04 June 2015 15:34:56 IST

Help others, make money

Young entrepreneurs are cashing in on clean solar energy and changing the eco-system too

Want to make some money? Of course, you do. Okay, read on.

You know the best (cleanest) way to make money is by helping someone so that he ‘returns’ your ‘investment’ with tears of gratitude in his eyes and a ‘thank you’ on his lips.

Here is what you do. Visualise this. You are visiting a temple in a small town. It is just getting dark and outside the temple sits a woman selling flowers. She is hoping for a little more business. Once the light dies out, she has to pack up and go home, or struggle with a petromax lamp that may guzzle more rupees worth of kerosene than what she makes by its light.

Your heart bleeds for her. What do you do? You buy a few measures of flowers and are delighted to see the smile on her face.

Solar power

But here is what you can do better. Give her a solar-powered lamp. It charges itself by day during the sunlight hours and gives out light when switched on. But it is no gift. She has to pay you month on month till you have recovered the cost of the lamp and made a handsome profit. Nothing wrong here, because, by the light of your lamp, her evening business is bustling, her income goes up and she pays you a small part of it. After she has paid you off, the lamp is hers, and you have made your money.

Imagine starting a small business. Instead of just one flower vendor, you provide lamps to, say, a hundred sellers of flowers, tea, eatables, vegetables, iron-wallahs…! They all make more money with your lamps, and you get a steady income.

This is not some imaginary anecdote. In the recent past, hundreds of entrepreneurs have emerged, whose business it is to provide solar-based lighting or energy and make money.

Rental model

I know of a chap in Ramanathapuram district (southern TamilNadu), who has put up a shed with a solar panel on top of it.
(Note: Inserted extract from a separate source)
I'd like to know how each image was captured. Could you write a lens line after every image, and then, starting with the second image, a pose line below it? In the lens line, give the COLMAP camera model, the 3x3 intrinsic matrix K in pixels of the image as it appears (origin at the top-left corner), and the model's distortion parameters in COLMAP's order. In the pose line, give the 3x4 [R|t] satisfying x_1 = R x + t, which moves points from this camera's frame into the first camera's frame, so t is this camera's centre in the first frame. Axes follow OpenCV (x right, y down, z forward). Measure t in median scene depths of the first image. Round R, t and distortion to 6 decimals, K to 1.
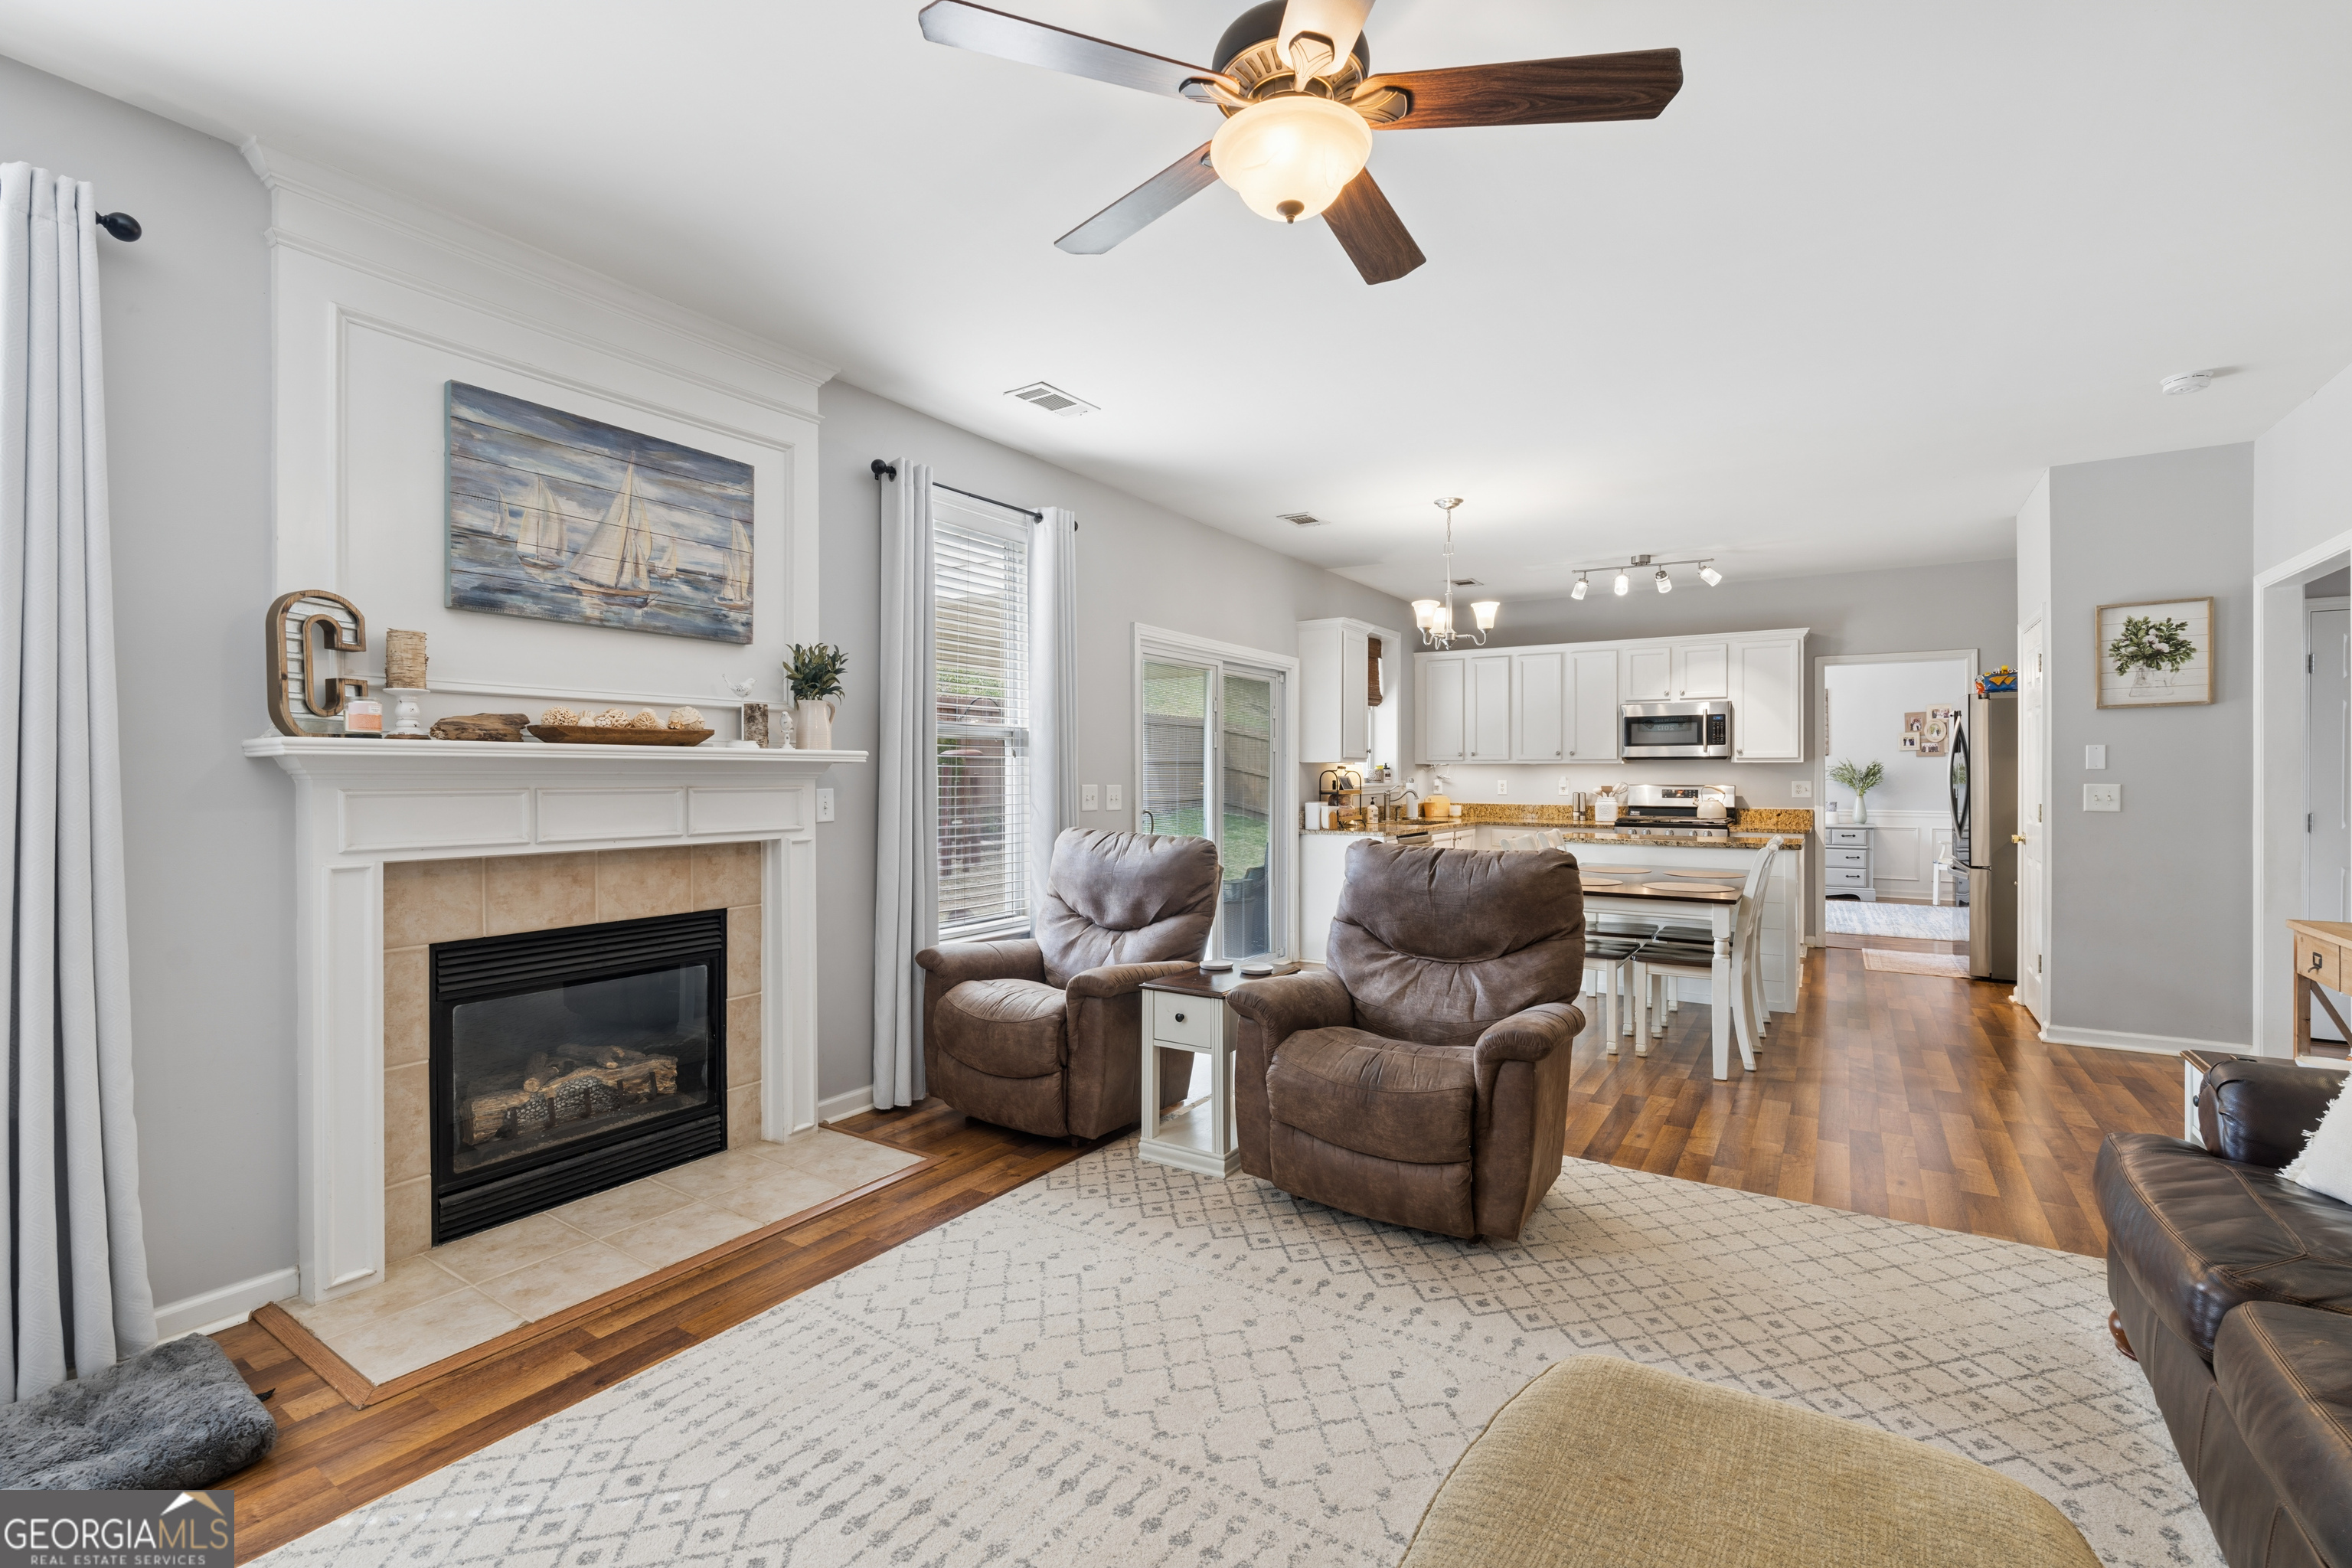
lens RADIAL K [[1028.2, 0, 1183.4], [0, 1028.2, 775.3], [0, 0, 1]] dist [-0.009730, 0.002140]
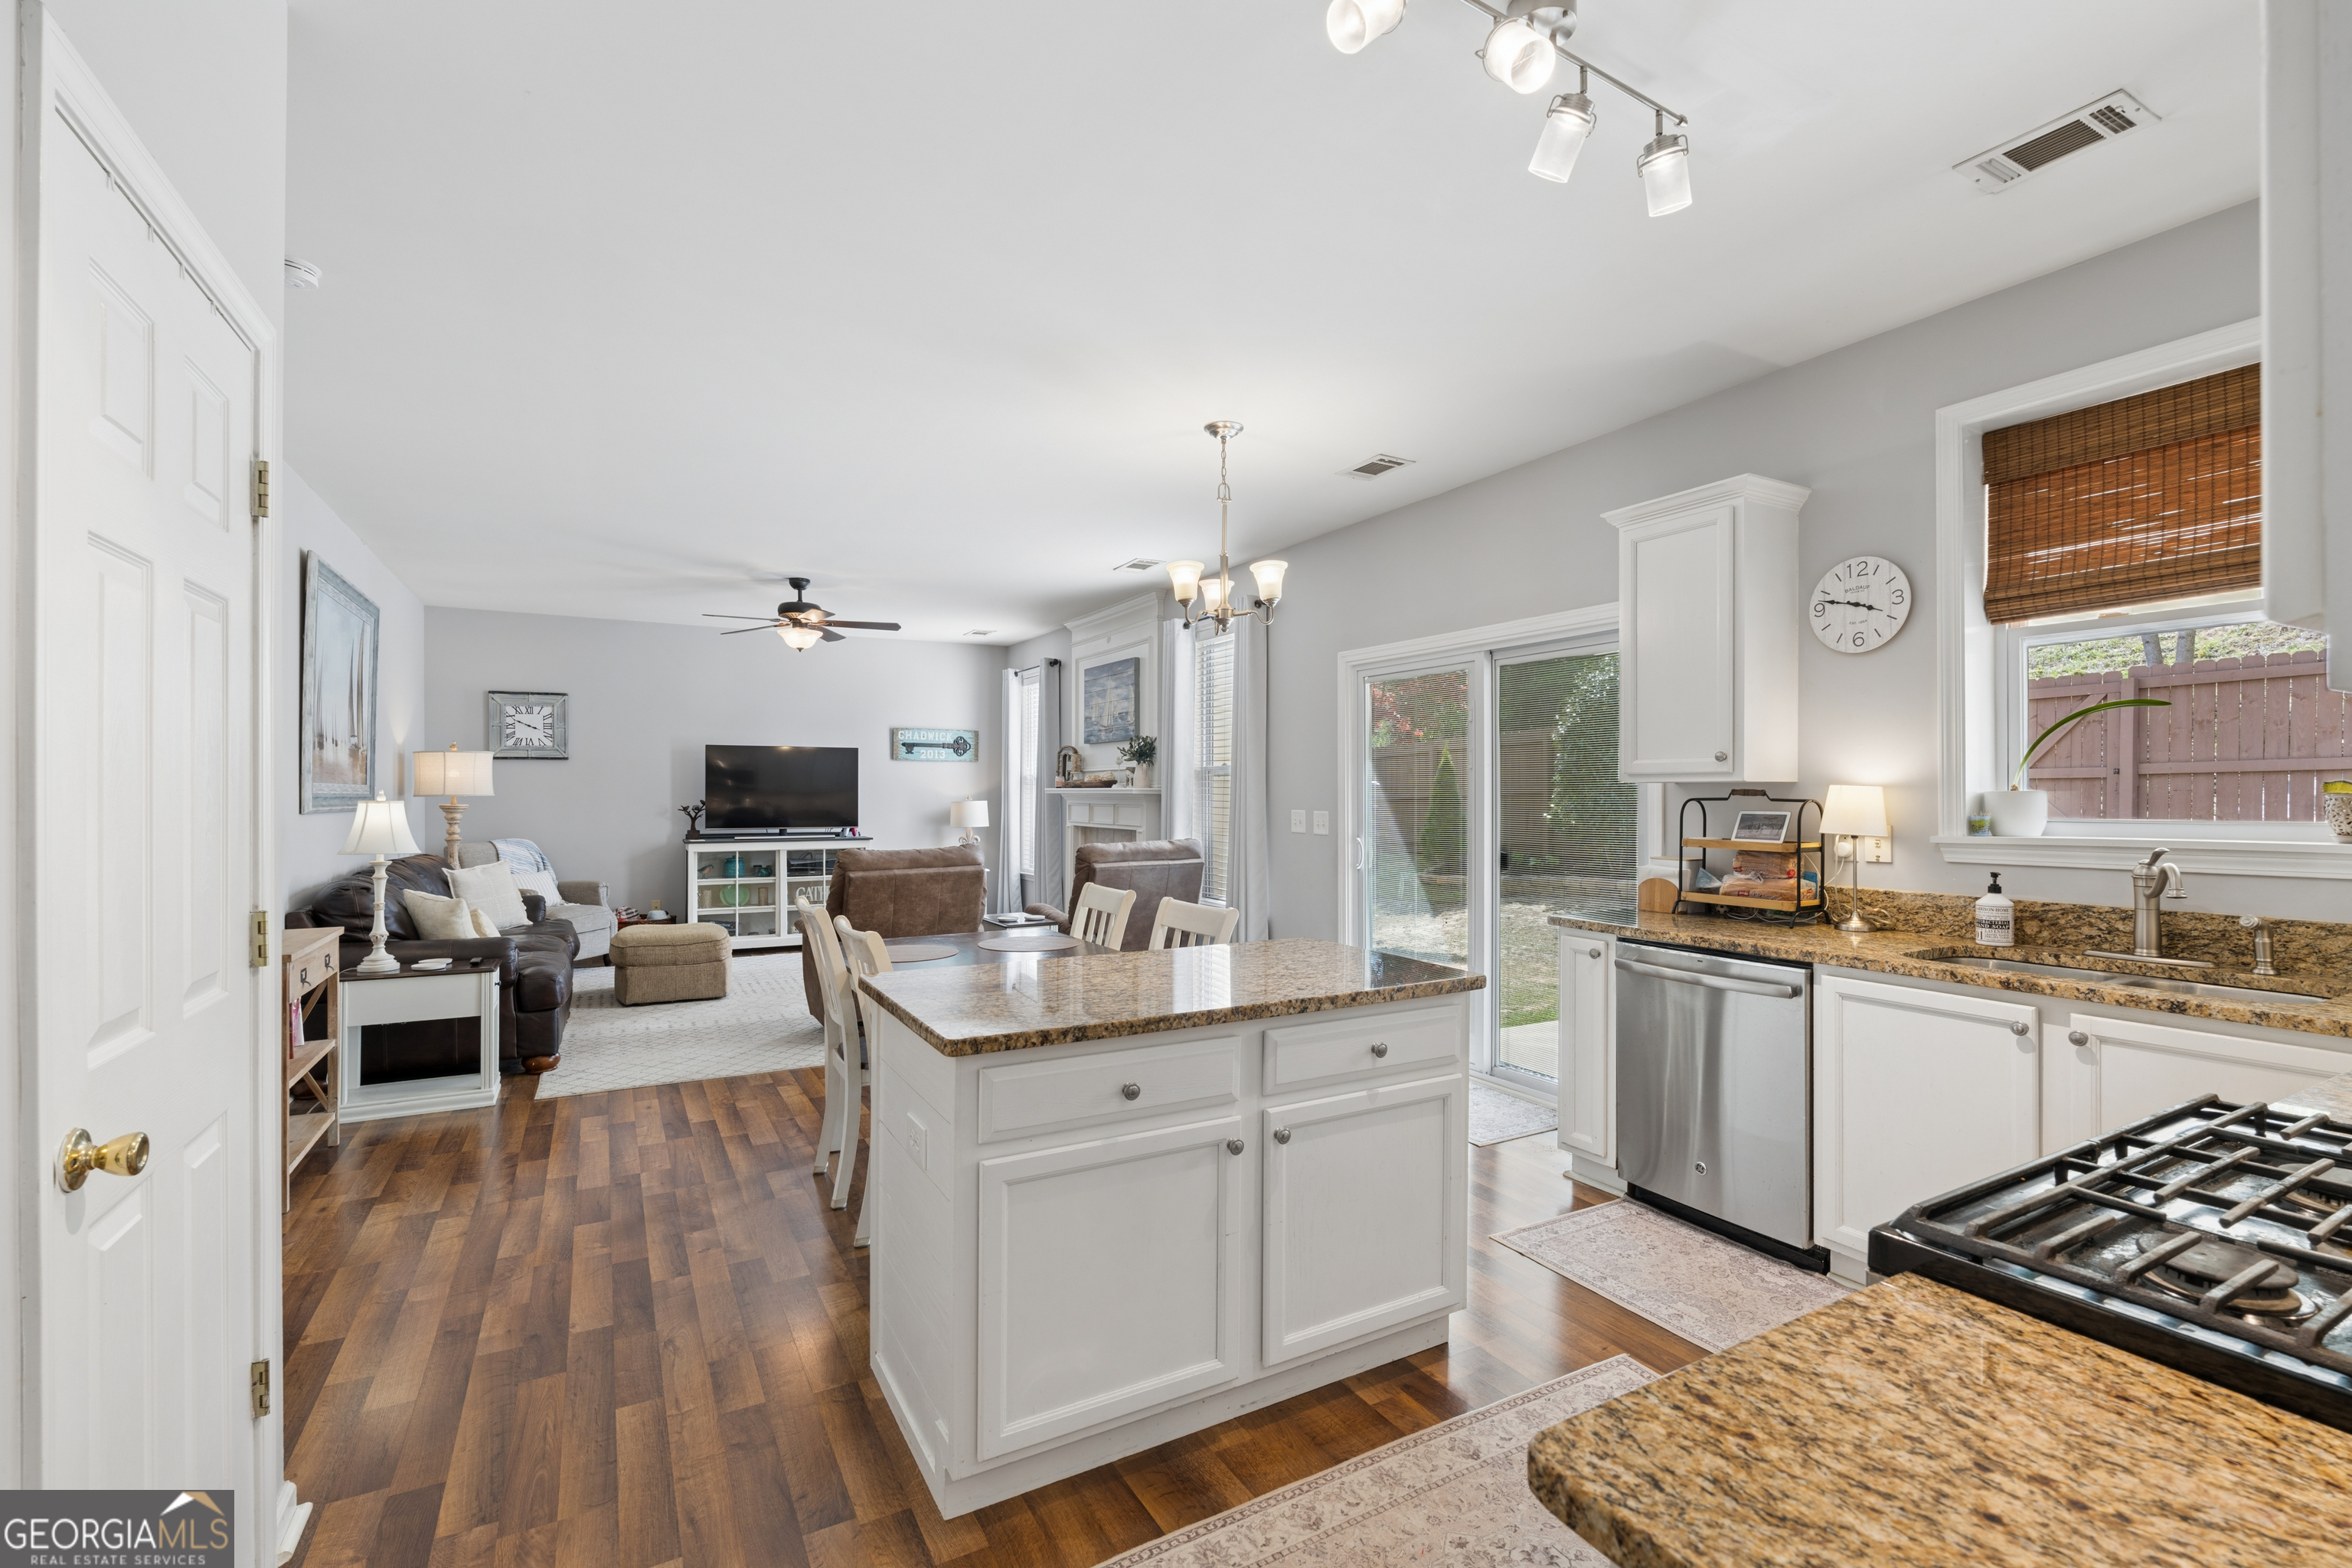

He charges tens of lamps by day and rents them out for the night. For ₹2 a night, the villager has light at home — his wife can work better, his children can study — and the entrepreneur gets a regular income.

At a slightly higher level, there are entrepreneurs who build a small solar power plant in a corner of the village and cable up, say, 100-odd houses, supplying power to households, and getting paid for the energy. The household would otherwise spend ₹300 on kerosene lamps; it now pays the entrepreneur ₹150 a month, saving the other ₹150. Our entrepreneur gets ₹150 each from 100 households, a decent ₹15,000 a month.

Where such “micro-grids” have come up, we have seen the social impact. It helps transform the lifestyles of the villagers, reduces their drudgery, their children study better, women work more easily and inhale no kerosene smoke….

Decentralised energy

That is the power of ‘decentralised energy systems’. And that is what has the highest social impact — the biggest bang for the buck.

It has the potential to transform India in a very quick time, in a clean, non-polluting way. Thousands of villages in States such as Uttar Pradesh, Madhya Pradesh, Bihar, Maharashtra, which had never seen electricity, are now getting solar-generated power in their homes.

A whole new ecosystem is developing. The entrepreneur, who either sells or rents lamps, or builds solar plants and provides energy, is financed by a micro-finance institution which, in turn, is funded by a bank. Various business models have developed, or are still evolving. The problem, as is often the case, has been in scaling up — it is easy to sell lamps to 50 vendors or electricity to ten villages. But when you want to raise the 50 to 500, or the ten to 200 — trouble! Costs of running the business go up, the entrepreneur is not able to absorb defaults in payments….

Nevertheless, on a small scale, it is nice to help others and get (financially) rewarded for that! Who knows, maybe one among you might be able to crack a new business model that is scaleable and risk-free!